##### PAGE EXTRACT
In a coordinated effort between the Illinois State Attorney’s Office, Cook County Police Department, the Chicago Police Department and the Federal Bureau of Investigation (FBI), in the morning hours of December 4, 1969, a heavily armed assault team launched a heinous attack on the residence of Black Panther Party, Illinois Chairman Fred Hampton.

With a vicious sense of racist hatred and no regard for human life, these law enforcement officials fired a single shotgun blast through the entrance door of the apartment instantly killing Mark Clark, by striking him to the chest. These murderers then fired their weapons at will through a wall separating the hallway from the apartment, critically wounding Fred Hampton as he laid in bed. 

According to accounts, after the police smashed through the front door entering the apartment, one of the police officers who entered Hampton’s bedroom was overheard saying “He’s still alive.” At that point the handcuffed occupants can hear from another room the kill-shot that ended the Panther leader’s life. In a matter of minutes, two inspiring revolutionaries were maliciously murdered.

MARK CLARK WAS A LOYAL PANTHER

Mark Clarke was 22 years old, an enthusiastic youth with talents in the arts. He was eager to fight against the racist oppression Black people endured since chattel slavery. That became the motive why Clark joined the Black Panther Party soon after he met Chairman Fred Hampton during a visit to the BPP national office in Oakland, California. From then on Hampton and Clark became good friends and comrades until the tragic end of their lives.

Once he embraced the BPP ideology and discipline, specifically it’s Ten Point Program and Platform, Clark organized the Peoria, Illinois chapter of the BPP with 50 recruits, including two of his siblings. Under Clark’s leadership a Free Breakfast Program was established which drew support from many residents from Peoria’s Black community. Clark was appointed by the BPP’s Central Committee the rank of Defense Captain, which he accepted and took seriously.

Mark Clark and Fred Hampton

In the days that followed, law enforcement officials were quick to reinvent the facts. They claimed that the occupants of the apartment fired guns at police. Their story never held water. Evidence gathered from the forensic investigation and other inquiries pointed exclusively to police savagery in the attack.

The shaping of Fred Hampton’s leadership

Like millions of African Americans, Hampton’s parents left the South during the Great Migration of the 1930’s to look for a better life and flee the constant threat of racist terror. They settled in Maywood, Ill., a suburb of Chicago where they worked at the Argo Starch Company.

Hampton was attracted to books and took it upon himself to read the speeches and writings of Marcus Garvey, W.E.B. Dubois, Joan Elbert, Martin Luther King Jr.,Malcolm X as well as MarxistLeninist classics. He gained a reputation for his knowledge of Black and world history which helped develop his sense of the need for struggle.

As a student at Proviso East High School, he noticed that most of the students who failed were Black. Hampton began to speak out against the school administration for not providing tutoring and remedial programs for students. He was also critical of the fact that the faculty and administration were all white when one-fourth of the student body was Black.
##########
##### INFORMATION SHOWN
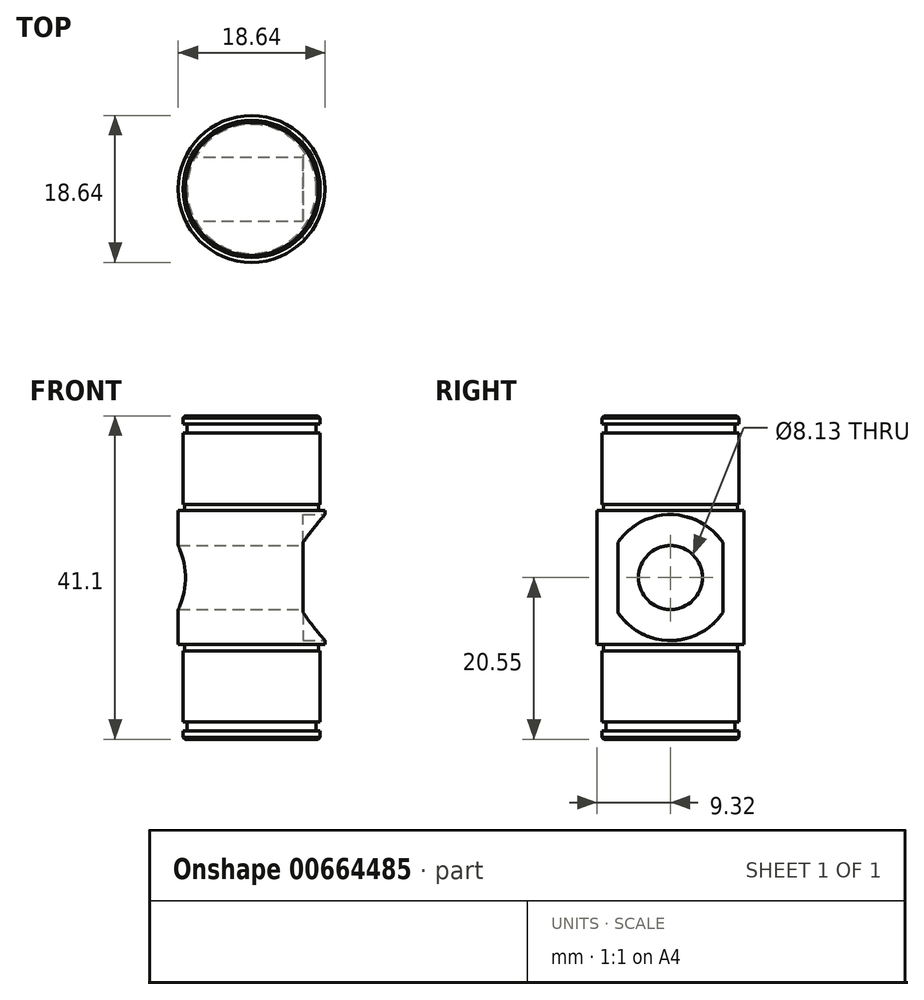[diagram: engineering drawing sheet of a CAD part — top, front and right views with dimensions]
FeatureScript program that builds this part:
##########
> **THINGS TO DO**:
- A) In the text about the 1969 raid on Fred Hampton's apartment, where did Hampton's parents work after settling in Maywood?
- B) For each statement below, say whether it agrees with the text about the 1969 raid on Fred Hampton's apartment, and quote the deciding words. (i) Clark organized a chapter of the Black Panther Party in Peoria with 50 recruits. (ii) Hampton was a student at Proviso West High School. (iii) Clark met Hampton in Chicago.

> **TASK RESULTS**:
- A) They worked at the Argo Starch Company.

- B)
(i) Yes: "Clark organized the Peoria, Illinois chapter of the BPP with 50 recruits"
(ii) No: "As a student at Proviso East High School"
(iii) No: "during a visit to the BPP national office in Oakland, California"